- _READING TEXT_:
----

Polio: A war almost won

By R. Ramachandran

, by Frontline

India seems to have arrived at the threshold of polio eradication, but should it lower its guard?

ON January 13, India achieved what had only two years ago seemed impossible in the immediate term. The country, which, given the epidemiological data in the new millennium, had come to be regarded by health experts around the world as one that would be the last to achieve freedom from polio (poliomyelitis), recorded no case of polio caused by the wild polio virus (WPV) over a period of one year beginning January 13, 2011. In 2009, the figure was 741 and then one saw a sharp decline to 42 in 2010. Even then no one expected this to happen because one has seen such low figures in the past, which proved to be illusory in the end. This happened in 2002 and then again in 2006 ( Frontline, January 2, 2004, and May 19, 2006).

India was named “priority No. 1 country” in the Global Polio Eradication Initiative (GPEI) of the World Health Organisation (WHO), which in 1988 set the target year for eradication as 2000. This was later pushed to 2005, but with India, Pakistan, Afghanistan and Nigeria witnessing continued transmission beyond 2005, such targets began to lose their meaning. The remarkable turnaround in India this time seems for real. The indicators: Uttar Pradesh and Bihar, the two holdout States that have been frustrating the national programme aimed at polio eradication all along with persistent transmission of the virus, have reported no cases of polio since April 2010 and September 2010 respectively. The last case of January 2011 was actually detected in a two-year-old girl in Howrah in West Bengal, where the transmission got reintroduced through the import of a strain that was traced to Bihar. The last positive detection of the WPV in the monthly sewage sampling conducted in Delhi, Mumbai and Patna, which is indicative of such importation through migrant and mobile communities, was in November 2010. The final assault could, therefore, be mounted around this solitary case in West Bengal before transmission could entrench itself in this hitherto zero-transmission region of the country.

----

- _Entries from a dataset_:
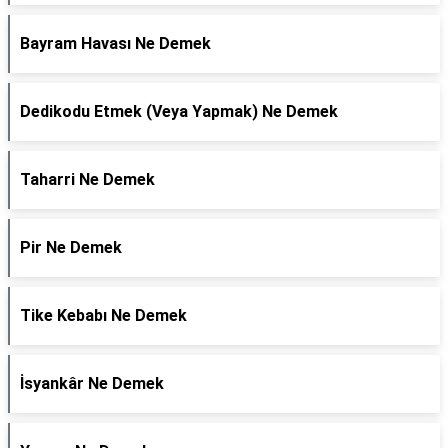
Bayram Havası Ne Demek
Dedikodu Etmek (Veya Yapmak) Ne Demek
Taharri Ne Demek
Pir Ne Demek
Tike Kebabı Ne Demek
İsyankâr Ne Demek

----

- _GOAL OF THE EXERCISE_: Quote the polio article word for word, beginning at the words "By R. Ramachandran" and stopping after "May 19, 2006).". These entries were taken from a separate source.

- _YOUR RESPONSE_:
By R. Ramachandran

, by Frontline

India seems to have arrived at the threshold of polio eradication, but should it lower its guard?

ON January 13, India achieved what had only two years ago seemed impossible in the immediate term. The country, which, given the epidemiological data in the new millennium, had come to be regarded by health experts around the world as one that would be the last to achieve freedom from polio (poliomyelitis), recorded no case of polio caused by the wild polio virus (WPV) over a period of one year beginning January 13, 2011. In 2009, the figure was 741 and then one saw a sharp decline to 42 in 2010. Even then no one expected this to happen because one has seen such low figures in the past, which proved to be illusory in the end. This happened in 2002 and then again in 2006 ( Frontline, January 2, 2004, and May 19, 2006).